Please swap "catalogue" for "source list" everywhere in the lines below and keep everything else the same.

-=-=-

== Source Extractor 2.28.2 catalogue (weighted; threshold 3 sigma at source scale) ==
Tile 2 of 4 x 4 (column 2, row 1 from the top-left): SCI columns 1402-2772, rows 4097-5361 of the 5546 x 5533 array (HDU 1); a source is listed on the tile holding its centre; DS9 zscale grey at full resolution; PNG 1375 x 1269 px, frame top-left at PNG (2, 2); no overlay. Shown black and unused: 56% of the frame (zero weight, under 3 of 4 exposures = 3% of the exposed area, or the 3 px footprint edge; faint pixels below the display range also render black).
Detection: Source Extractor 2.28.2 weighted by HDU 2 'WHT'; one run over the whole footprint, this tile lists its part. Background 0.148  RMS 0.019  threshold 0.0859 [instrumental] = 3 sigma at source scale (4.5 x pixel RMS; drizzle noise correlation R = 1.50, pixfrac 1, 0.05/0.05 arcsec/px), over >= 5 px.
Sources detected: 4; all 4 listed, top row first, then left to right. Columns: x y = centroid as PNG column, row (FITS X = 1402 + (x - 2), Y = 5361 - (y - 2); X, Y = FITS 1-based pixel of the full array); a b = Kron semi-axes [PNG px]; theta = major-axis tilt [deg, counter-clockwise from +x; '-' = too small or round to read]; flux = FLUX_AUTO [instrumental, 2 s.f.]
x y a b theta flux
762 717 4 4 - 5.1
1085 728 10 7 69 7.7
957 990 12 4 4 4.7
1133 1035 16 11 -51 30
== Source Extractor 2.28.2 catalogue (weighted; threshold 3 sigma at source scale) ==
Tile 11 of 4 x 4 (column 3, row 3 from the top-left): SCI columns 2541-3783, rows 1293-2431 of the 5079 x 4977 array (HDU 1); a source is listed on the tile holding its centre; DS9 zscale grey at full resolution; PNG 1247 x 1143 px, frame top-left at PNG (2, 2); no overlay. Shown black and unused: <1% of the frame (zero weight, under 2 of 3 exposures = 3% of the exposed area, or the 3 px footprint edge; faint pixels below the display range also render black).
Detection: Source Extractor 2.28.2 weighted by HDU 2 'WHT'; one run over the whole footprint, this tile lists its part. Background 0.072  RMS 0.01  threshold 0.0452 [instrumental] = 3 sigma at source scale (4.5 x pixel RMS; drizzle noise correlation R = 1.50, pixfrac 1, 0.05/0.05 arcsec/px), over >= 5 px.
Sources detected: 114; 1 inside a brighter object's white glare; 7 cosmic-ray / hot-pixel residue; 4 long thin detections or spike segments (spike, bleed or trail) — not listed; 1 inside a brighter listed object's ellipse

-=-=-

Task answer:
== Source Extractor 2.28.2 source list (weighted; threshold 3 sigma at source scale) ==
Tile 2 of 4 x 4 (column 2, row 1 from the top-left): SCI columns 1402-2772, rows 4097-5361 of the 5546 x 5533 array (HDU 1); a source is listed on the tile holding its centre; DS9 zscale grey at full resolution; PNG 1375 x 1269 px, frame top-left at PNG (2, 2); no overlay. Shown black and unused: 56% of the frame (zero weight, under 3 of 4 exposures = 3% of the exposed area, or the 3 px footprint edge; faint pixels below the display range also render black).
Detection: Source Extractor 2.28.2 weighted by HDU 2 'WHT'; one run over the whole footprint, this tile lists its part. Background 0.148  RMS 0.019  threshold 0.0859 [instrumental] = 3 sigma at source scale (4.5 x pixel RMS; drizzle noise correlation R = 1.50, pixfrac 1, 0.05/0.05 arcsec/px), over >= 5 px.
Sources detected: 4; all 4 listed, top row first, then left to right. Columns: x y = centroid as PNG column, row (FITS X = 1402 + (x - 2), Y = 5361 - (y - 2); X, Y = FITS 1-based pixel of the full array); a b = Kron semi-axes [PNG px]; theta = major-axis tilt [deg, counter-clockwise from +x; '-' = too small or round to read]; flux = FLUX_AUTO [instrumental, 2 s.f.]
x y a b theta flux
762 717 4 4 - 5.1
1085 728 10 7 69 7.7
957 990 12 4 4 4.7
1133 1035 16 11 -51 30
== Source Extractor 2.28.2 source list (weighted; threshold 3 sigma at source scale) ==
Tile 11 of 4 x 4 (column 3, row 3 from the top-left): SCI columns 2541-3783, rows 1293-2431 of the 5079 x 4977 array (HDU 1); a source is listed on the tile holding its centre; DS9 zscale grey at full resolution; PNG 1247 x 1143 px, frame top-left at PNG (2, 2); no overlay. Shown black and unused: <1% of the frame (zero weight, under 2 of 3 exposures = 3% of the exposed area, or the 3 px footprint edge; faint pixels below the display range also render black).
Detection: Source Extractor 2.28.2 weighted by HDU 2 'WHT'; one run over the whole footprint, this tile lists its part. Background 0.072  RMS 0.01  threshold 0.0452 [instrumental] = 3 sigma at source scale (4.5 x pixel RMS; drizzle noise correlation R = 1.50, pixfrac 1, 0.05/0.05 arcsec/px), over >= 5 px.
Sources detected: 114; 1 inside a brighter object's white glare; 7 cosmic-ray / hot-pixel residue; 4 long thin detections or spike segments (spike, bleed or trail) — not listed; 1 inside a brighter listed object's ellipse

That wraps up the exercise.